3 minute read

I’ve spent most of my academic and professional journey working on data science and analytics. From exploring socio-economic datasets in R to deploying dashboards in ArcGIS and Looker Studio, I’ve always loved the process of turning raw data into actionable insights.

But over time, a recurring question kept nudging at me:

How can I make these workflows more automated, scalable, and production-ready?

That curiosity led me into the world of data engineering—and more specifically, into Apache Airflow.


🧠 Bridging Software Engineering with Data

While I’ve spent years working with data, my Python training has mostly been rooted in software engineering. I’ve learned how to write clean, modular code, follow best practices, use version control, and design systems that scale.

When I found data engineering, it felt like the perfect blend:
It lets me use all the software engineering skills I’ve built while working with data pipelines, automation, APIs, and cloud infrastructure. It was exactly the bridge between my two interests.


🛠️ Getting Started: Docker, VS Code & a Solid Course

To get hands-on experience, I set up my environment using:

  • Docker: to create isolated containers for Airflow, Postgres, and supporting services. This setup made everything reproducible and easy to reset.
  • Visual Studio Code: my primary IDE for writing DAGs and managing the project structure.
  • A Udemy course to guide me through the process:
    🎓 The Complete Hands-On Course to Master Apache Airflow by Marc Lamberti.

The course is incredibly thorough and practical—it helped me understand how real-world data pipelines are structured, and gave me confidence to build something of my own.

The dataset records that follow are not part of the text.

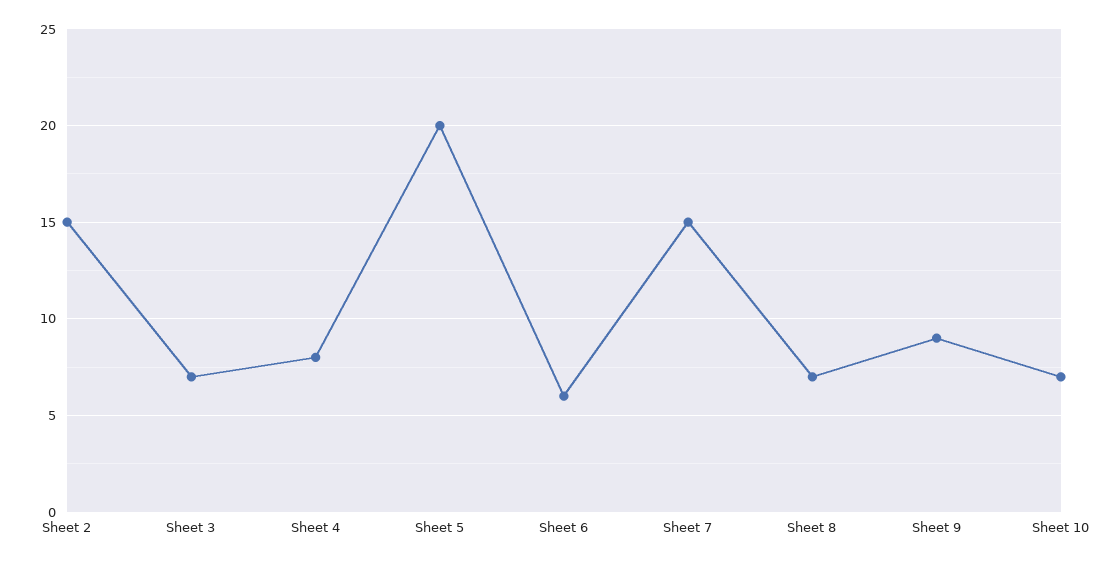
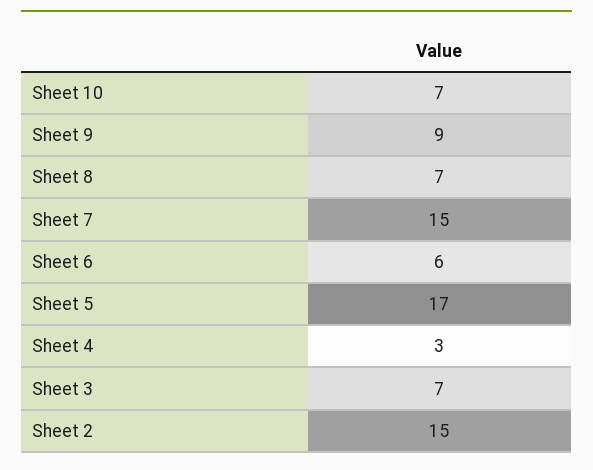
  {
    "Sheet 2": 15,
    "Sheet 3": 7,
-   "Sheet 4": 8,
+   "Sheet 4": 3,
-   "Sheet 5": 20,
+   "Sheet 5": 17,
    "Sheet 6": 6,
    "Sheet 7": 15,
    "Sheet 8": 7,
    "Sheet 9": 9,
    "Sheet 10": 7
  }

💡 What I Built: A Simple ETL DAG

To apply what I was learning, I created a DAG that:

  1. Creates a users table in a PostgreSQL database.
  2. Uses a sensor to check whether a public API is available.
  3. Extracts fake user data from that API.
  4. Saves the data as a CSV file in a temporary directory.
  5. Loads the data into the database.

It’s not flashy, but it’s my first real data pipeline.


🔍 Code Walkthrough

Below is the full DAG that I created using Airflow’s SDK:

from airflow.sdk import dag, task
from airflow.providers.common.sql.operators.sql import SQLExecuteQueryOperator
from airflow.sdk.bases.sensor import PokeReturnValue
from airflow.providers.postgres.hooks.postgres import PostgresHook

@dag
def user_processing():

    create_table = SQLExecuteQueryOperator(
        task_id="create_table",
        conn_id="postgres",
        sql=""" 
        CREATE TABLE IF NOT EXISTS users (
            id INT PRIMARY KEY, 
            firstName VARCHAR(255), 
            lastName VARCHAR(255), 
            email VARCHAR(255), 
            created_at TIMESTAMP DEFAULT CURRENT_TIMESTAMP)
        """,
    )

    @task.sensor(poke_interval=5, timeout=300)
    def is_api_availible() -> PokeReturnValue:
        import requests
        response = requests.get(
            "https://raw.githubusercontent.com/marclamberti/datasets/refs/heads/main/fakeuser.json"
        )
        if response.status_code == 200:
            return PokeReturnValue(is_done=True, xcom_value=response.json())
        return PokeReturnValue(is_done=False)

    @task
    def extract_user(fake_user):
        return {
            "id": fake_user["id"],
            "firstname": fake_user["personalInfo"]["firstName"],
            "lastname": fake_user["personalInfo"]["lastName"],
            "email": fake_user["personalInfo"]["email"],
        }

    @task
    def process_user(user_info):
        import csv
        from datetime import datetime
        user_info["created_at"] = datetime.now().strftime("%Y-%m-%d %H:%M:%S")
        with open("/tmp/user_info.csv", "w", newline="") as f:
            writer = csv.DictWriter(f, fieldnames=user_info.keys())
            writer.writeheader()
            writer.writerow(user_info)

    @task
    def store_user():
        hook = PostgresHook(postgres_conn_id="postgres")
        hook.copy_expert(
            sql="COPY users FROM STDIN WITH CSV HEADER",
            filename="/tmp/user_info.csv"
        )

    process_user(extract_user(create_table >> is_api_availible())) >> store_user()

user_processing()

I kept my code in the ./dags folder and launched the services using:

docker compose up

From there, I could view the Airflow UI at localhost:8080 and watch my DAGs run!

🔄 What I Learned

  • Here are a few takeaways from building my first Airflow pipeline:
  • Writing DAGs is just writing Python — which made things easier coming from a CS background.
  • Sensors are powerful — you can wait for conditions like an API being available.
  • Docker is your best friend — I could reset everything with a single command.
  • Airflow encourages clean architecture — breaking tasks into small, testable functions.

🚀 What’s Next

  • ✅ Build a more advanced DAG with branching logic.
  • ☁️ Integrate with Google Cloud (BigQuery + Cloud Storage).
  • 🔁 Explore dbt and Kafka for batch and stream processing.
  • 🐳 Keep refining my Docker and deployment skills.